▶ [DATA EXTRACT]:
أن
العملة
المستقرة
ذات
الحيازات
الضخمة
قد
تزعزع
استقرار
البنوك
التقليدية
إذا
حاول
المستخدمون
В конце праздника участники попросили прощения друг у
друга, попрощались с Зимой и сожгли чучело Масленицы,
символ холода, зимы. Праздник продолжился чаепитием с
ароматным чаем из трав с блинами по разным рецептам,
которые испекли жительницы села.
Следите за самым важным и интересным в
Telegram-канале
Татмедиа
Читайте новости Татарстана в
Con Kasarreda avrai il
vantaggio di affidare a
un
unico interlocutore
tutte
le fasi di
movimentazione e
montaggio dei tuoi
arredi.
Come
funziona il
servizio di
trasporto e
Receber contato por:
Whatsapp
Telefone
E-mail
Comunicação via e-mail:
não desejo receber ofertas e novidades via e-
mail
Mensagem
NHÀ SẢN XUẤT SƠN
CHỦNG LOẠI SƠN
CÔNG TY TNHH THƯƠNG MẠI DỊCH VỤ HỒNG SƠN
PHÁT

...

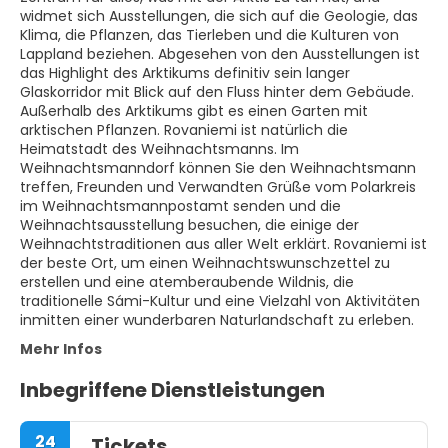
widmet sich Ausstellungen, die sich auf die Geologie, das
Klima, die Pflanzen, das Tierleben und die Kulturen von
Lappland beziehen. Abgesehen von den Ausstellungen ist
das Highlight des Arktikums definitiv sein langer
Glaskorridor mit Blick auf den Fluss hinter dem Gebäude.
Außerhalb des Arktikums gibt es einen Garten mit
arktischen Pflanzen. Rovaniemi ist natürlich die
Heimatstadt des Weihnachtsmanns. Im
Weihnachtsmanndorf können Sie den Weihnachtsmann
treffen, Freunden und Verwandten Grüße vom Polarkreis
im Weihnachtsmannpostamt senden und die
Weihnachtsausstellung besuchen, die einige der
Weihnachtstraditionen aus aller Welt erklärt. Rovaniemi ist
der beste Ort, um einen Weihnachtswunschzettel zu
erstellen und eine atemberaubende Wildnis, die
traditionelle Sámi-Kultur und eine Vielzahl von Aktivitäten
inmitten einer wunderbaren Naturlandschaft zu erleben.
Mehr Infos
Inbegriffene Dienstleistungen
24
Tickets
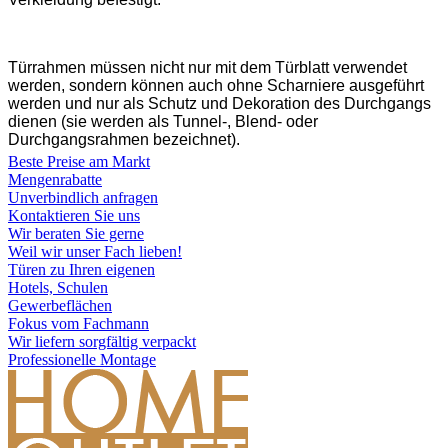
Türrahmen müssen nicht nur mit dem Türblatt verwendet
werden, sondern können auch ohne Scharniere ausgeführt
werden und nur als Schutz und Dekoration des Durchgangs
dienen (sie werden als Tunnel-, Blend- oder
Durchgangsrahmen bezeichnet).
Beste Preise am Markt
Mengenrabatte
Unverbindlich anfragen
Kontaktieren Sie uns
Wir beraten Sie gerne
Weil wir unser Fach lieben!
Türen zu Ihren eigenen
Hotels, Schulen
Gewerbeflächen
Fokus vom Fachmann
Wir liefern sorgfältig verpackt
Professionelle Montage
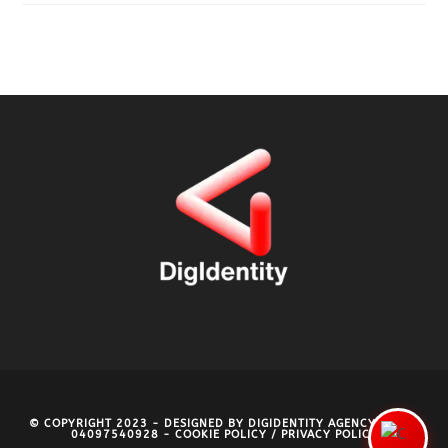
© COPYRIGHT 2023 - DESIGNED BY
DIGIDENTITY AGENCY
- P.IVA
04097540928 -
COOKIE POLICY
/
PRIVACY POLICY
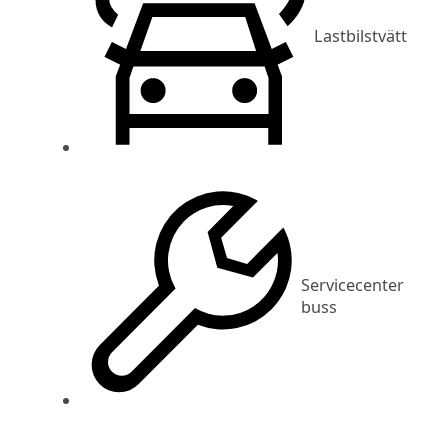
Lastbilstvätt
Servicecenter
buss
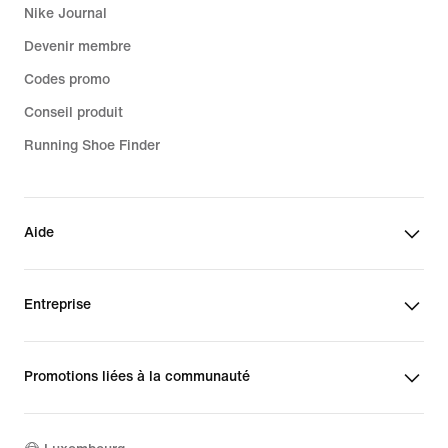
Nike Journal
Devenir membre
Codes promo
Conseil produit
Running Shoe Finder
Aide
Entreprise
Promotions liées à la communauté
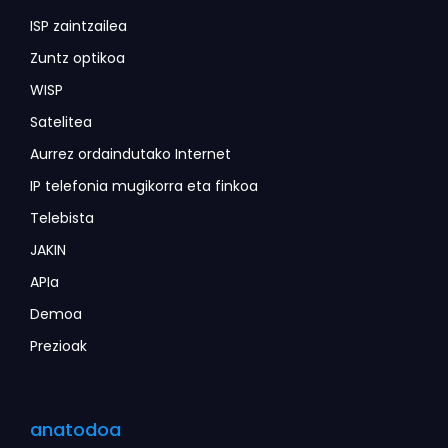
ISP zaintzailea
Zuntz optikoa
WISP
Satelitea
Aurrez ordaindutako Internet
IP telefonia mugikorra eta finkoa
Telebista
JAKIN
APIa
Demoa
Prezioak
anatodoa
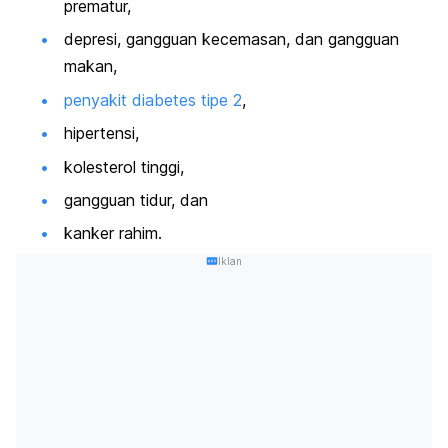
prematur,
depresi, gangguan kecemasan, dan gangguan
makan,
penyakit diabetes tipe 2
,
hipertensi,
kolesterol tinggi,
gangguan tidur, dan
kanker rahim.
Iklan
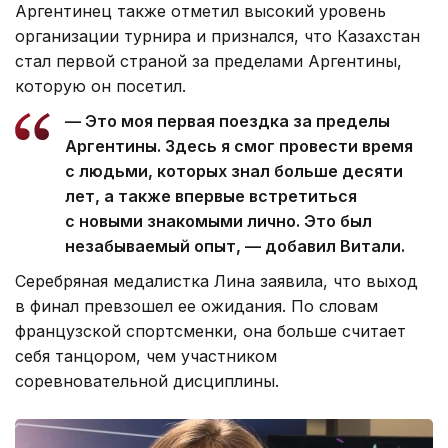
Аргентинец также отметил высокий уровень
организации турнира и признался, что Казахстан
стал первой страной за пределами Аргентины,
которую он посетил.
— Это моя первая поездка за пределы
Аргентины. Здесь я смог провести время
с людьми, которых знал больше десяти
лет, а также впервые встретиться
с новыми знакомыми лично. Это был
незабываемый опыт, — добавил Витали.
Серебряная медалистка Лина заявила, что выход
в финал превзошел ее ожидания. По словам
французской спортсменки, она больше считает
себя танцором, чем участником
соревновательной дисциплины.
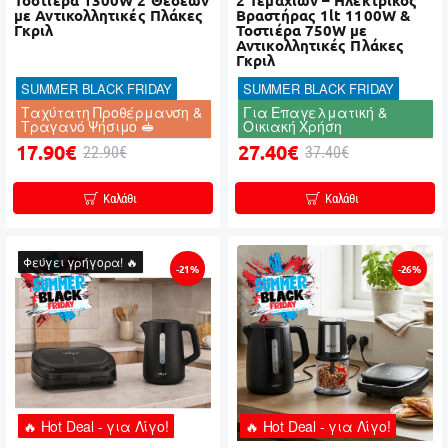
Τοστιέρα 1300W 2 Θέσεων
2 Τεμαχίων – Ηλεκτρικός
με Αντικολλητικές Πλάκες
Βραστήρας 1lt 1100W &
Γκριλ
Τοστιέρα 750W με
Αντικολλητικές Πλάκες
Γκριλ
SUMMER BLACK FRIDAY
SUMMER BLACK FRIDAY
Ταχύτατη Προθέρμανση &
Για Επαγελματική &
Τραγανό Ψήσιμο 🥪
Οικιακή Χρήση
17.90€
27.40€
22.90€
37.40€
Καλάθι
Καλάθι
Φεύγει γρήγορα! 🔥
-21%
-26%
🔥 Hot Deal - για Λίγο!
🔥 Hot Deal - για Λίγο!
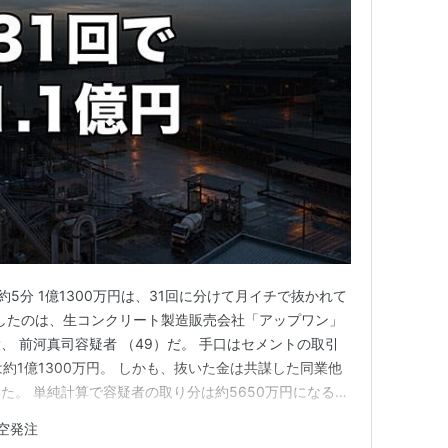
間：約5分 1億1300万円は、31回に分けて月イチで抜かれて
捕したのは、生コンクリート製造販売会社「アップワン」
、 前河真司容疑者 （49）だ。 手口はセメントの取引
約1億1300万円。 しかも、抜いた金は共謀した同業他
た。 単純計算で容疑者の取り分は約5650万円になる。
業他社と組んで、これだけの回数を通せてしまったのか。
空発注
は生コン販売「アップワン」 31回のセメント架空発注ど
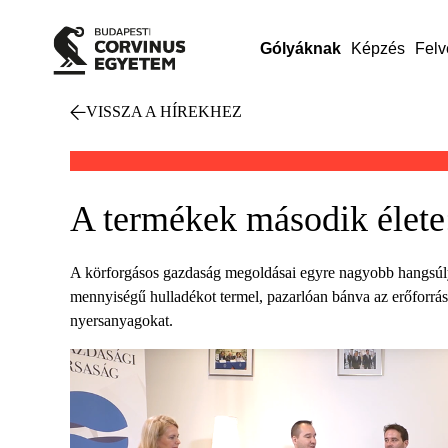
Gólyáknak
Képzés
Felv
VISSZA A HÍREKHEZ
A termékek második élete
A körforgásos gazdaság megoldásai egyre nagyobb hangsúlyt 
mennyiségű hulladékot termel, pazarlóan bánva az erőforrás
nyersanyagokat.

...

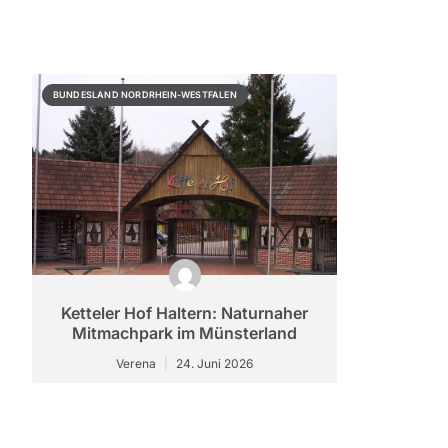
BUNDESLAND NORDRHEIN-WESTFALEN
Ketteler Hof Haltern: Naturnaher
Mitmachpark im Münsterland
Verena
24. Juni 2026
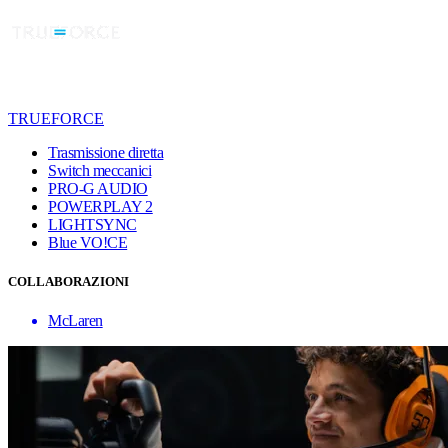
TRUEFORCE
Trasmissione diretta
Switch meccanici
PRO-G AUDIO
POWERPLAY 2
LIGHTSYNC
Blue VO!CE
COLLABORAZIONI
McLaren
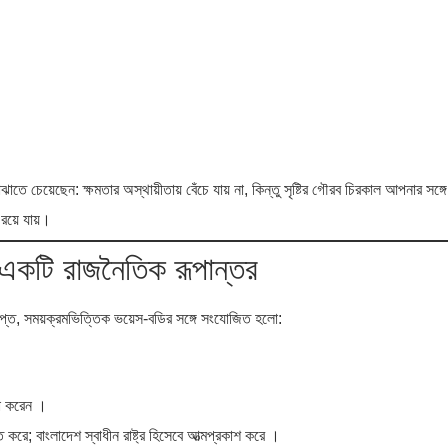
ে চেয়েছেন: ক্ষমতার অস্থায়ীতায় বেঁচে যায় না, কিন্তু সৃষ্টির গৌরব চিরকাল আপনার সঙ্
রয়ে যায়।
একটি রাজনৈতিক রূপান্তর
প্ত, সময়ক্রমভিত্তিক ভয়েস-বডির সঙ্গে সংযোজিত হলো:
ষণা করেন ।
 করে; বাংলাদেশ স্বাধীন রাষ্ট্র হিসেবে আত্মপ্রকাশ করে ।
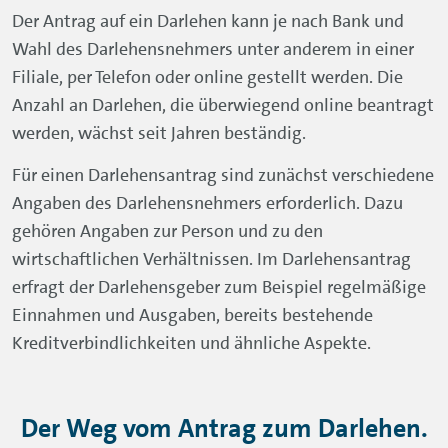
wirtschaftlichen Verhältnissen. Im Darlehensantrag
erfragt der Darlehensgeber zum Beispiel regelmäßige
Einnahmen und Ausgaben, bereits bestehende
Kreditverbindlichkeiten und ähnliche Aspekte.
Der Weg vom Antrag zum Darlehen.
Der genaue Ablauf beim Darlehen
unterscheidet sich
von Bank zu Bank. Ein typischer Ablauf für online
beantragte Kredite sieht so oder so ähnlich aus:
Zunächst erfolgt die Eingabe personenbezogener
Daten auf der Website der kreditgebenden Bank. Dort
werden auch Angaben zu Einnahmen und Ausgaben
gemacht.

▶ [DIRECTIONS FOR THIS TASK]:
Skip every picture, and restate word for word only the lines above from the line containing "Nike Journal" to the line containing "соревновательной дисциплины.", both of them included.

▶ [TASK RESPONSE]:
Nike Journal
Devenir membre
Codes promo
Conseil produit
Running Shoe Finder
Aide
Entreprise
Promotions liées à la communauté
ISP zaintzailea
Zuntz optikoa
WISP
Satelitea
Aurrez ordaindutako Internet
IP telefonia mugikorra eta finkoa
Telebista
JAKIN
APIa
Demoa
Prezioak
anatodoa
prematur,
depresi, gangguan kecemasan, dan gangguan
makan,
penyakit diabetes tipe 2
,
hipertensi,
kolesterol tinggi,
gangguan tidur, dan
kanker rahim.
Iklan
Аргентинец также отметил высокий уровень
организации турнира и признался, что Казахстан
стал первой страной за пределами Аргентины,
которую он посетил.
— Это моя первая поездка за пределы
Аргентины. Здесь я смог провести время
с людьми, которых знал больше десяти
лет, а также впервые встретиться
с новыми знакомыми лично. Это был
незабываемый опыт, — добавил Витали.
Серебряная медалистка Лина заявила, что выход
в финал превзошел ее ожидания. По словам
французской спортсменки, она больше считает
себя танцором, чем участником
соревновательной дисциплины.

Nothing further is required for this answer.